*** Source passage ***

On the other hand, yes, I understand the contracts, and that the author promised the other books. (Maybe it would have been better if no word of the book had circulated until it was done/near done.) Of course- contracts can be broken - maybe I shouldn’t even mention that - imagine the fall out from *that* result.
Still torn. I’ve been fed up with this sense of entitlement people have. Being a supportive fan is all well and good, but demanding books really has no place. (I know this is slightly different because the book had been promised.) I also realize writing is extremely difficult and being blocked is horrible. Everyone has experienced being blocked in some form or another -and there does come a time to make a decision. Either suck it up and bust it out, or just let it go.
February 18th, 2008 at 12:26 pm
It’s easy to sit here and say I will never miss a deadline, I will never have writer’s block, I will never… I will never… But the truth of the matter is, no one ever really knows what’s going to happen from one day to the next. What would have happened if my husband had died a year ago when he had a heart attack? Would I be writing? Don’t know. What will happen if he does die in the future from heart-related issues, or even an accident? Don’t know that either. But I feel on a deeper level that my writing, no doubt, will be affected by that. I mean, whose wouldn’t? If you can honestly sit there and say, “Mine wouldn’t,” more power to you, but me, I write with the same emotional intensity that I live.

*** End of Source passage ***
*** Material provided ***

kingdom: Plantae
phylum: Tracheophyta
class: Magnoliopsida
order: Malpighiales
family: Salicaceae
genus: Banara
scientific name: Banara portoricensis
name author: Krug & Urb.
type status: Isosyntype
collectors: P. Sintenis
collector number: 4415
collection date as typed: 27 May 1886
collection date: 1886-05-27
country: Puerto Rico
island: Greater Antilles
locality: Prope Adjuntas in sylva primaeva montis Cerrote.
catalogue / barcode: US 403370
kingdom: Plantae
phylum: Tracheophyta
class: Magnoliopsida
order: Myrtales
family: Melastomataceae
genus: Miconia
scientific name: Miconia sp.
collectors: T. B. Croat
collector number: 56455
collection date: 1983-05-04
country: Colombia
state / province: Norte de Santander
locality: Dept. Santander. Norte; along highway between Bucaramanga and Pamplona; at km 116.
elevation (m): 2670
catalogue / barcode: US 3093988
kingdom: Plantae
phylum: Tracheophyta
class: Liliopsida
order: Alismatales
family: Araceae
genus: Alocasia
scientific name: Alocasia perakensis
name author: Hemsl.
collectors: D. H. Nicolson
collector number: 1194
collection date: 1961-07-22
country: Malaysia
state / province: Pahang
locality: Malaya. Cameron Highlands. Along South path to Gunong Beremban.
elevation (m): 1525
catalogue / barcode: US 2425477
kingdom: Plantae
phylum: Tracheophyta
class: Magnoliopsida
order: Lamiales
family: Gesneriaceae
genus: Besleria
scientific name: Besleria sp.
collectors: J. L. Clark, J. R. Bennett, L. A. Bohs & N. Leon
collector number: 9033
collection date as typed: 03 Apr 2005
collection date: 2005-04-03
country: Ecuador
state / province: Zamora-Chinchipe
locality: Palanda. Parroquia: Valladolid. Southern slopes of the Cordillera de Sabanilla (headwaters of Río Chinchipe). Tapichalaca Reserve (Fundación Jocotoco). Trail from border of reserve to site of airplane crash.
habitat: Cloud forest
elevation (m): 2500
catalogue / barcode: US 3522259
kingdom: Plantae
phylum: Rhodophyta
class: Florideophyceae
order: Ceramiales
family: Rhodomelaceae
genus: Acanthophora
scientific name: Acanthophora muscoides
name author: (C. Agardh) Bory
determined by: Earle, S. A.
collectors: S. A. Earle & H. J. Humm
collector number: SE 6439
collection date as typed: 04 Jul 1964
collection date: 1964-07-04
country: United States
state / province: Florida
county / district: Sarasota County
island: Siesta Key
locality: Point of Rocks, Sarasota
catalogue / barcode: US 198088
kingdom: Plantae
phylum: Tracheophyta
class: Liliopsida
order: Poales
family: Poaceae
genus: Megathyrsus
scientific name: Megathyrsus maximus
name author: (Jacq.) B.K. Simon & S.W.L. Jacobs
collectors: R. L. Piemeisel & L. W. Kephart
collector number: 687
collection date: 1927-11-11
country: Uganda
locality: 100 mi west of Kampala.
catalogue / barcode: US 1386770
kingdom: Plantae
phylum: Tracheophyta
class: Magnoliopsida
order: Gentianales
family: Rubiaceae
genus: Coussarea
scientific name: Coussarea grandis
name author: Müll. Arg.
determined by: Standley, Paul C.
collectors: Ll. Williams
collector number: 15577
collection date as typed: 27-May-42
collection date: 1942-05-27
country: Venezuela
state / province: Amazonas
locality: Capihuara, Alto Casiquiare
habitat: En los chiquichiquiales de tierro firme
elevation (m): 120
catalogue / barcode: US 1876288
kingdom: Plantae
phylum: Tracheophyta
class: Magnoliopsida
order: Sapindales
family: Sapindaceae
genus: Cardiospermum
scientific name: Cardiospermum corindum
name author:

*** End of Material provided ***

* [Required action]
Print the stretch of the comment on deadlines and writer's block from "On the other" through "just let it go.". The records play no part in what follows.

* [Exercise answer]
On the other hand, yes, I understand the contracts, and that the author promised the other books. (Maybe it would have been better if no word of the book had circulated until it was done/near done.) Of course- contracts can be broken - maybe I shouldn’t even mention that - imagine the fall out from *that* result.
Still torn. I’ve been fed up with this sense of entitlement people have. Being a supportive fan is all well and good, but demanding books really has no place. (I know this is slightly different because the book had been promised.) I also realize writing is extremely difficult and being blocked is horrible. Everyone has experienced being blocked in some form or another -and there does come a time to make a decision. Either suck it up and bust it out, or just let it go.